Clark-Wilson Inrtegrity Model Flashcards
What is the Clark-Wilson integrity model based on?
This model checks for integrity by determining whether the states in the system are consistent with the expectations. The model bases itself on simple banking principles by imagining operations as transactions.
For an actual implementation of the model, a transaction will encompass complex and application specific operations.
Therefore, transactions are more complex than the simple read, write, and execute commands seen in the Bell-LaPadula and Biba models.
What is meant by the consistency constraint in the Clark-Wilson Integrity Model?
The consistency constraint is based on the expected difference of state 1 and state 2 given a set of transactions on state 1.
This is best understood using a bank account as an example, it yesteray’s balance YB = 100, and there is a deposit D = 20 and withdrawal W = 10 one would expect todays balance TB = 110.
The consistency constraint can therefore be expressed as:
TB = YB + R - W
What are the main features of the Clark-Wilson Model?
The main features are:
- Authentication - Users must be identified and authenticated.
- Well-formed transaction - A series of operations that transform the system from one consistent state to another.

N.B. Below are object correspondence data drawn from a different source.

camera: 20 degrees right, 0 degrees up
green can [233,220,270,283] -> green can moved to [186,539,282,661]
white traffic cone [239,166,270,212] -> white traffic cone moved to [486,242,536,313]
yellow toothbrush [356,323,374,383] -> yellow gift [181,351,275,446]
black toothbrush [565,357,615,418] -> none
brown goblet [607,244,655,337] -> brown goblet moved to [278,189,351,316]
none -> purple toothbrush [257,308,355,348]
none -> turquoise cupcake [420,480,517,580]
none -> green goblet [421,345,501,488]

- Objects can only be modified, and subjects can only execute well formed transactions.
- Auditing - Transactions and modifications must be logged and audited.

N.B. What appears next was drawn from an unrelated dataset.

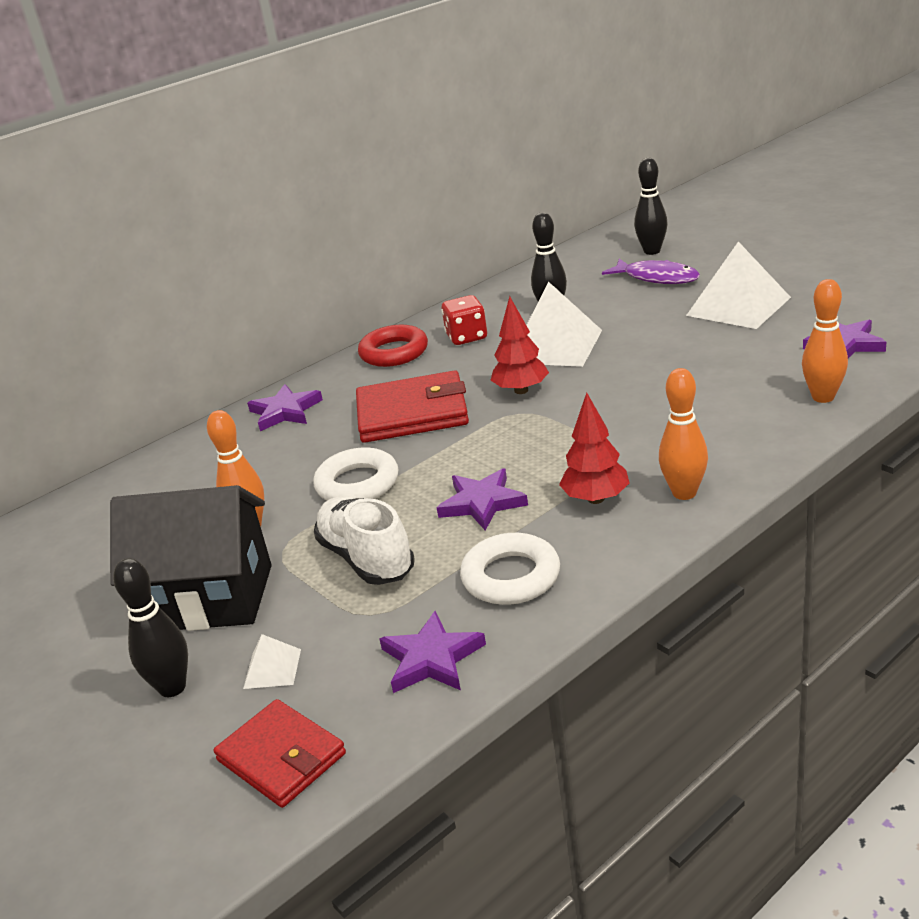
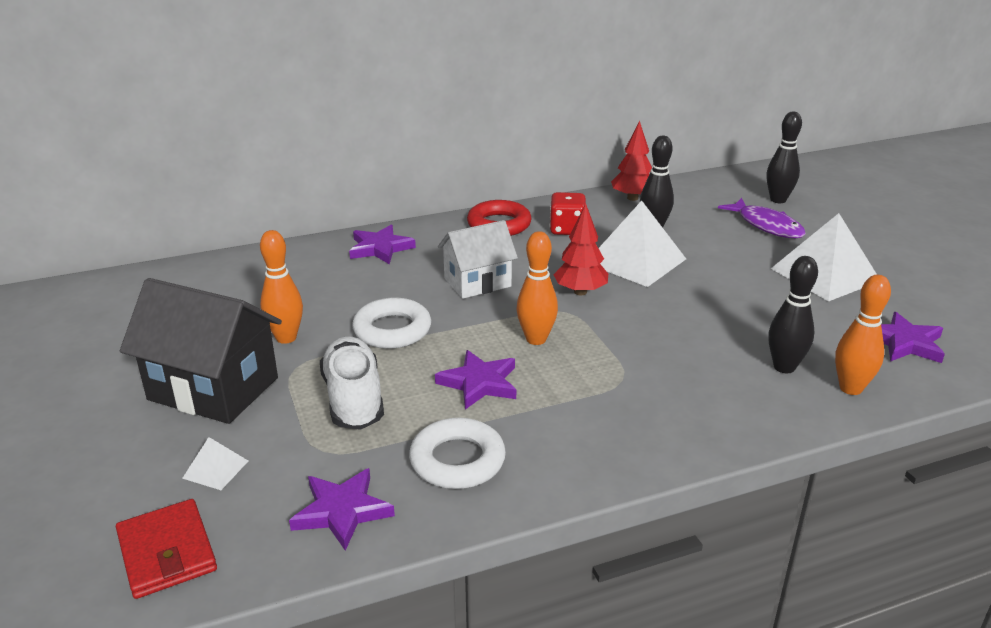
camera: 15 degrees right, 0 degrees up
black bowling pin [113,558,188,697] -> black bowling pin moved to [769,256,818,373]
red wallet [356,370,469,443] -> white house [438,220,518,299]
red tree [559,393,630,504] -> red tree moved to [611,121,652,201]
orange bowling pin [659,368,708,500] -> orange bowling pin moved to [517,231,558,345]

- Separation of duty - The ones who examine and certify transactions must be different from the implementors of the transactions.
What are the elements in the Clark-Wilson model?

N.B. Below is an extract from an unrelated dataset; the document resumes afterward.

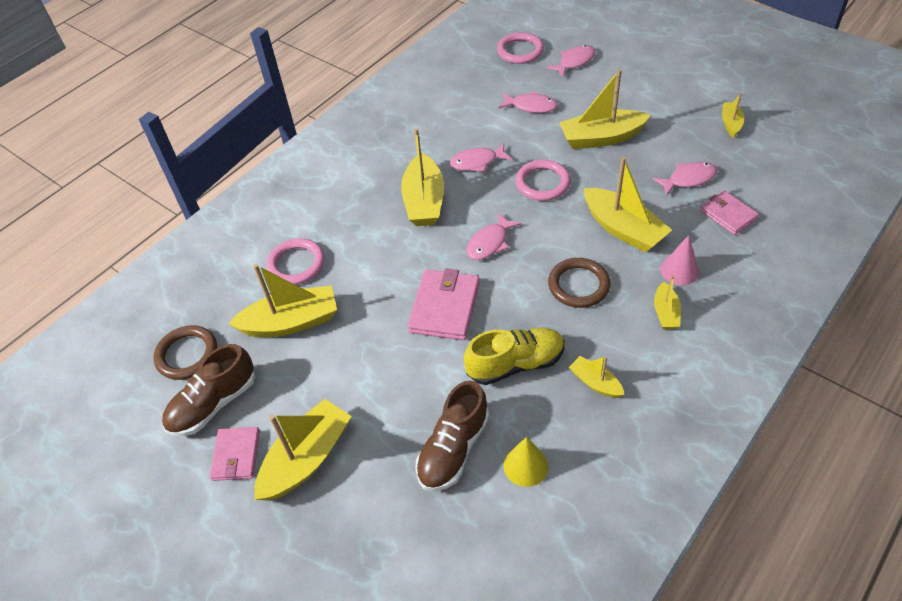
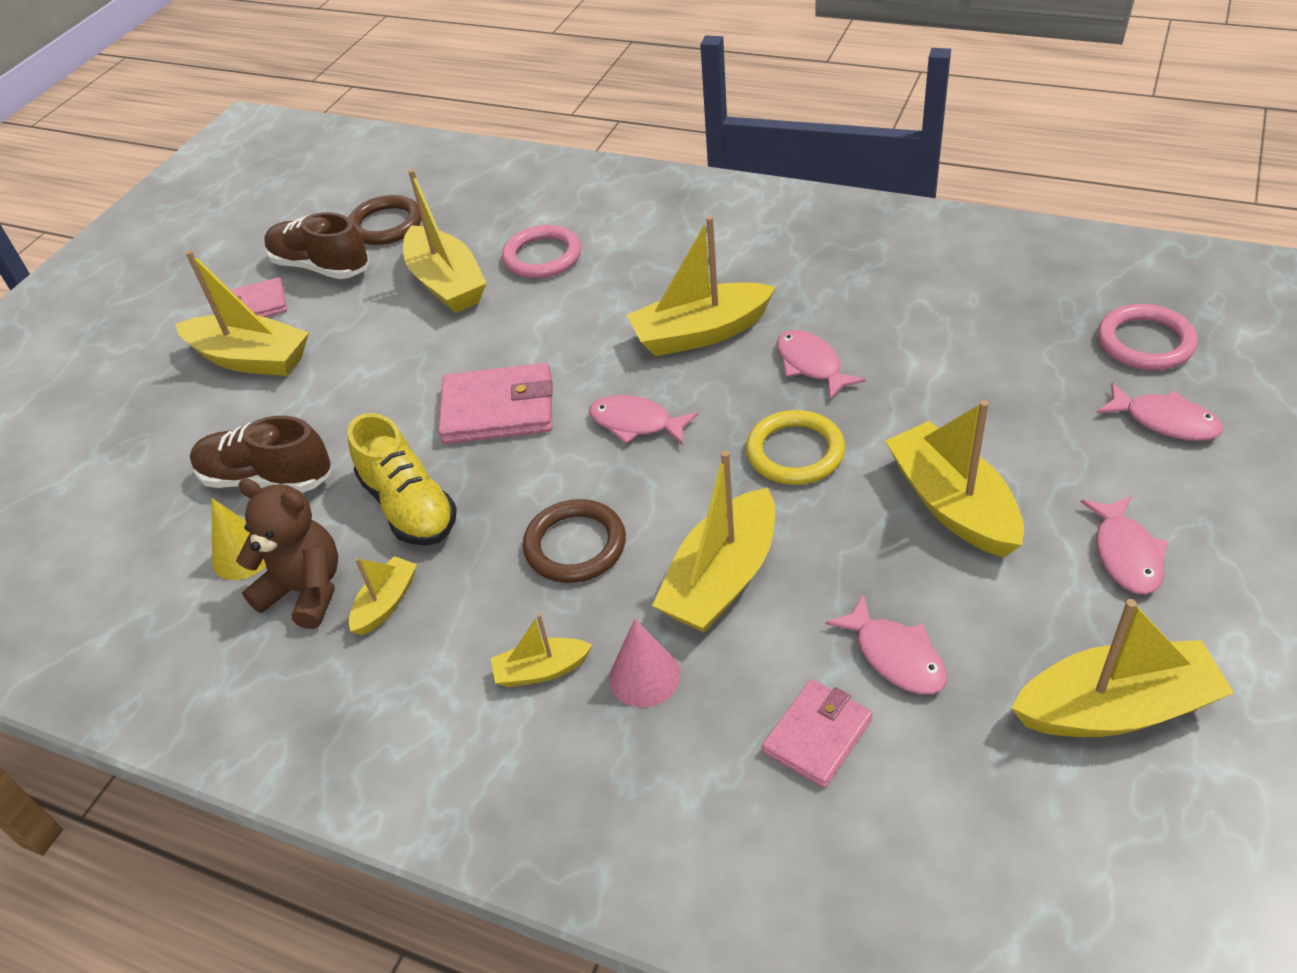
camera: 75 degrees right, 5 degrees down
pink fish [498,91,558,113] -> pink fish moved to [1080,496,1169,594]
pink ring [515,160,571,201] -> yellow ring [746,410,845,485]
yellow boat [722,93,744,137] -> yellow boat [1011,599,1234,737], size x1.91
none -> brown teddy bear [236,478,338,629]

The main elements in the Clark-Wilson model are:
- Constrained Data Items (CDI) - Objects and data that are subject to integrity controls.
- Unconstrained Data Items (UDI) - Objects and data that are not subject to integrity controls.
- Integrity Verification Procedure (IVP) - Procedures that test whether the CDIs conform to the integrity constraints.
- Transformation Procedures (TP) - Procedures that take the system from one valid state to another. These are the only procedures allowed to modify CDIs.
What are the five certification rules in the Clark-Wilson Model?
The 5 certification rules in the Clark-Wilson model are:
CR1 - When any IVP runs it must ensure that all CDIs are in valid states.
CR2 - For any set of associated CDIs, a TP must transform those CDIs in a valid state into a new valid state.*
CR3 - The allowed relations must meet the requirements imposed by the principle of seperation of duty. For instance, a TP cannot have both modify and auditing rights for any one CDI.
CR4 - All TPs must append enough information to reconstruct the operation to an append only CDI.**
CR5 - A TP can transform a UDI into a CDI by performing a valid transformation, and vice versa. Therefore, a CDI can become an unrestricted UDI.
- Say that the set of CDIs are bank accounts and the TPs is a system process. CR2 defines a relation certified which defines what accounts (CDIs) the process (TP) can alter.
** This “append only CDI” is just a dumb name for the logs. CR4 ensures that TPs log enough information to understand the sequence of operations by inspecting the logs. The logs are the specific CDI that the auditors can access.
What are the enforcement rules in the Clark-Wilson Model?
There are 4 enforcement rules in the Clark-Wilson Model:
ER1 - The system must maintain certified relations and ensure that only TPs certified to run on a CDI can manipulate it.
ER2 - A user must be associated with each TP and set of CDIs since the TP will access the CDIs on behalf of the user.
ER3 - The system must authenticate each user attempting to execute a TP.
ER4 - Only a certifier of a TP may change the list of entities associated with that TP. This enforces separation of duty.
Are ordinary users allowed to perform certifications on TP?
No, only a certifier can add/remove the entry of CDIs that a given TP can operate on.